---
title: "Custom Rules"
output: rmarkdown::html_vignette
vignette: >
%\VignetteIndexEntry{Custom Rules}
%\VignetteEngine{knitr::rmarkdown}
%\VignetteEncoding{UTF-8}
---
```{r, include = FALSE}
knitr::opts_chunk$set(collapse = TRUE, comment = "#>", eval = TRUE)
```
```{css, echo = FALSE, eval = TRUE}
.llmshieldr-info-box {
border-left: 4px solid #2f80ed;
background: #f3f8ff;
padding: 1rem 1.15rem;
margin: 1.5rem 0;
border-radius: 0.35rem;
}
.llmshieldr-info-box h2,
.llmshieldr-info-box h3,
.llmshieldr-info-box h4 {
margin-top: 0;
}
.llmshieldr-info-box p:last-child,
.llmshieldr-info-box ul:last-child,
.llmshieldr-info-box ol:last-child {
margin-bottom: 0;
}
```
Policies are lists of `shieldr_rule` objects plus thresholds. You can start
with a built-in policy and append domain-specific rules.
```{r}
library(llmshieldr)
```
For the source model behind the built-in policies, see
`vignette("policy-design", package = "llmshieldr")`.
## Rule Fields
Every rule has the same shape:
- `id`: unique rule identifier. The recommended convention is
`llmXX.category.name`, such as `llm02.ticket_id`.

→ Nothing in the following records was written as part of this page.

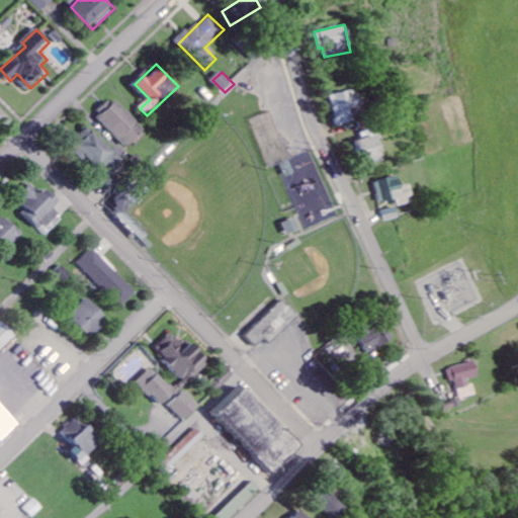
[(329,95),(334,125),(351,122),(350,113),(362,110),(358,89),(329,95)]
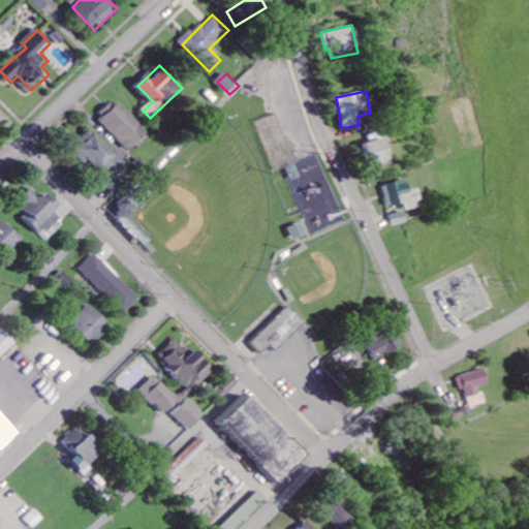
[(149,132),(119,100),(100,118),(130,150),(149,132)]
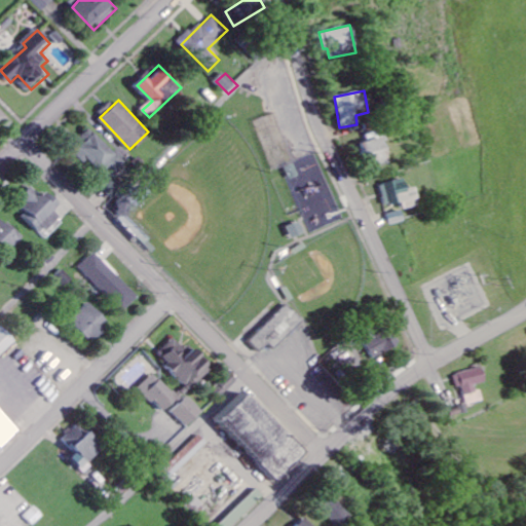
[(73,148),(109,184),(105,188),(114,198),(124,189),(112,177),(126,162),(92,128),(73,148)]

- `pattern`: regex pattern, or `NULL`
- `fn`: R predicate function, or `NULL`
- `owasp`: OWASP LLM category such as `llm02`
- `severity`: `low`, `medium`, `high`, or `critical`
- `action`: `allow`, `redact`, or `block`
- `description`: human-readable explanation
Exactly one of `pattern` or `fn` must be supplied. Regex rules produce match
spans that can be redacted. Function rules are useful when the condition is
easier to express in R.
Function rules may return:
- `TRUE` or `FALSE`
- one finding list
- a list of finding lists
- a data frame of findings
Finding lists can include `rule_id`, `owasp`, `severity`, `action`,
`description`, `match`, `start`, `end`, and `source`. Include `start` and
`end` when you want custom function findings to participate in redaction.
## Numbers and Thresholds
Severity maps to risk score contributions:
| Severity | Contribution |
| --- | ---: |
| `low` | 0.1 |
| `medium` | 0.3 |
| `high` | 0.6 |
| `critical` | 1.0 |
Findings are deduplicated, overlapping spans from the same evidence are scored
once, distinct findings are summed, and the total is capped at `1.0`.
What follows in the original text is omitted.